We can see this in the SCEPTRE raw code:
### in run_gene_precomputation
## first fit expression to NB distribution
fit_nb <- MASS::glm.nb(formula = expressions ~ ., data = covariate_matrix[, c("p_mito", "prep_batch", "lg_total_umis", "lg_guide_count", "lg_n_genes")])
fitted_vals <- as.numeric(fit_nb$fitted.values)
gene_precomp_size <- fit_nb$theta
gene_precomp_offsets <- log(fitted_vals)
### run_sceptre_using_precomp
# compute the test statistic on the real data
fit_star <- VGAM::vglm(formula = expressions[gRNA_indicators == 1] ~ 1, family = VGAM::negbinomial.size(gene_precomp_size), offset = gene_precomp_offsets[gRNA_indicators == 1])
t_star <- VGAM::summaryvglm(fit_star)@coef3["(Intercept)", "z value"]

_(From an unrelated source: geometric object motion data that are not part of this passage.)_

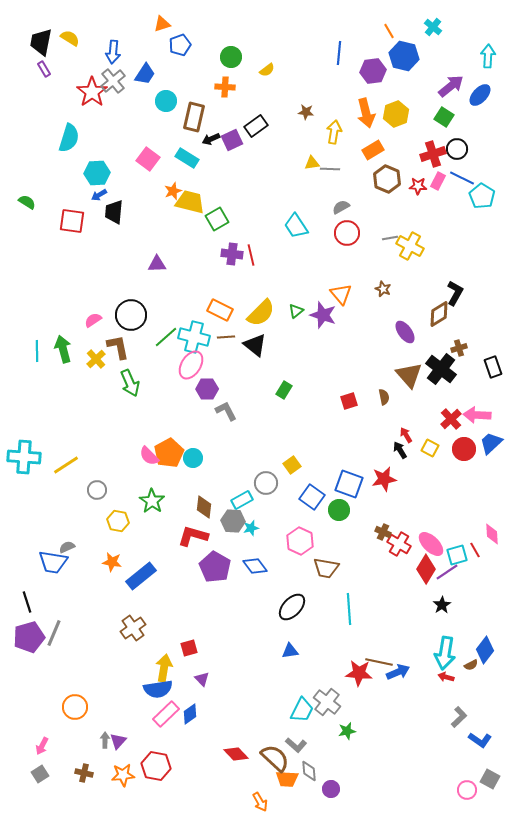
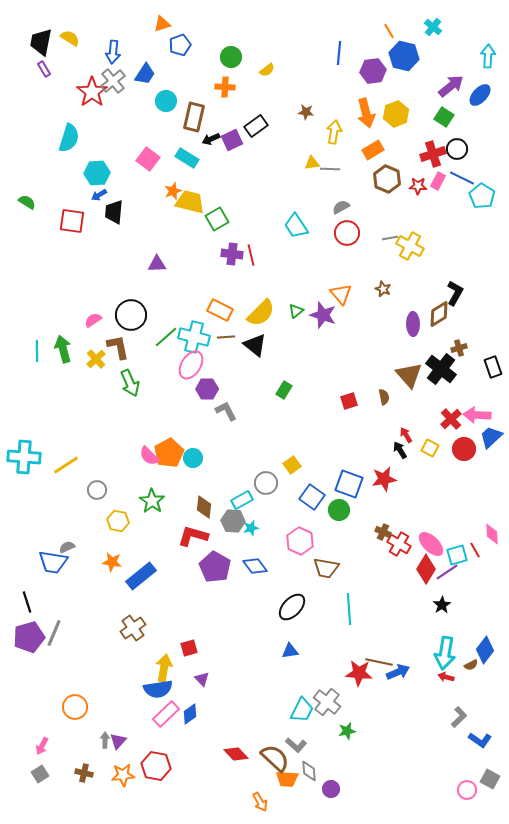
purple ellipse at (405, 332): moved 8 px right, 8 px up; rotated 35 degrees clockwise
blue trapezoid at (491, 443): moved 6 px up
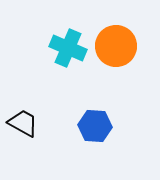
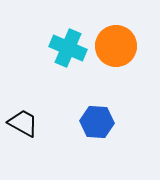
blue hexagon: moved 2 px right, 4 px up
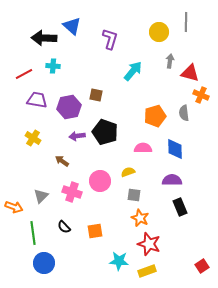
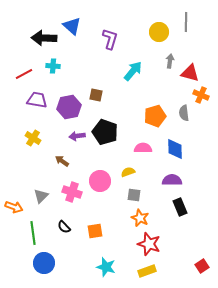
cyan star: moved 13 px left, 6 px down; rotated 12 degrees clockwise
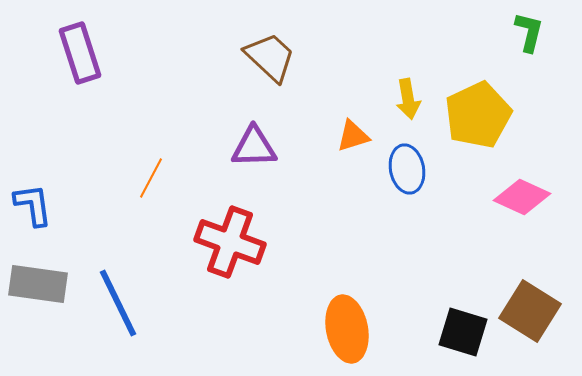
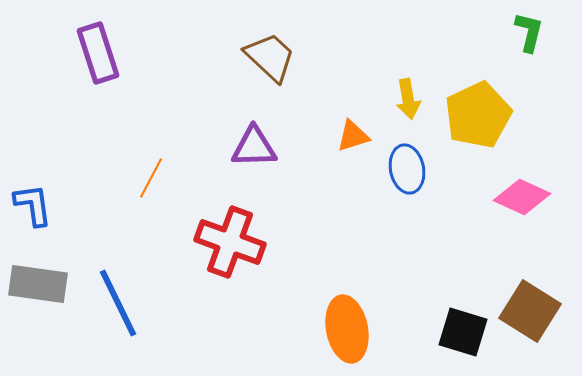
purple rectangle: moved 18 px right
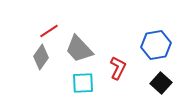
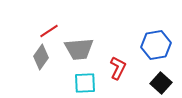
gray trapezoid: rotated 52 degrees counterclockwise
cyan square: moved 2 px right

# Define a closure to resample B times (omitting the NAs)
resample_B_times <- function(my_B) {
t_nulls <- sapply(1:my_B, function(i) {
### resample sgRNA_indicator based on probability of 1, 0 exsistence ###
gRNA_indicators_null <- stats::rbinom(n = length(gRNA_precomp), size = 1, prob = gRNA_precomp)

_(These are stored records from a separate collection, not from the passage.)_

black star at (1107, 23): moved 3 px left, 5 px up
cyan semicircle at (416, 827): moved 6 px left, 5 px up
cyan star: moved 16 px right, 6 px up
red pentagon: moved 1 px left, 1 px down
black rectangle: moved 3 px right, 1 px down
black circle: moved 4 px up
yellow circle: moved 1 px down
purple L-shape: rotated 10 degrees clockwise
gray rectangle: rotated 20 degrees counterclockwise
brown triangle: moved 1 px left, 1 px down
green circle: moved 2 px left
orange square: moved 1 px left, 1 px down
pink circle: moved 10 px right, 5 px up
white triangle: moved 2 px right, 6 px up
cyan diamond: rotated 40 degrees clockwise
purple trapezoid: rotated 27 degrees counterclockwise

### fit NB using the randomized gRNA indicator as null_model ###
fit_null <- VGAM::vglm(formula = expressions[gRNA_indicators_null == 1] ~ 1, family = VGAM::negbinomial.size(gene_precomp_size), offset = gene_precomp_offsets[gRNA_indicators_null == 1])
VGAM::summaryvglm(fit_null)@coef3["(Intercept)", "z value"]},
error = function(e) return(NA),
warning = function(w) return(NA)
)
})
t_nulls[!is.na(t_nulls)] ### collect all zscores from the null models
}
A null_distribution of the z-score is built and the empirical Z-score (t_star in the code) is compared to the null_distribution to get the probabiliy of whether the chance of obtaining this Z-score is < 0.05.
Conclusion
I think SCEPTRE is a piece of very elegant work. A few small changes in the model has profound effect in helping clean up the data so well.
Also, understanding the code helped me to have a better understading in NB regression too, win.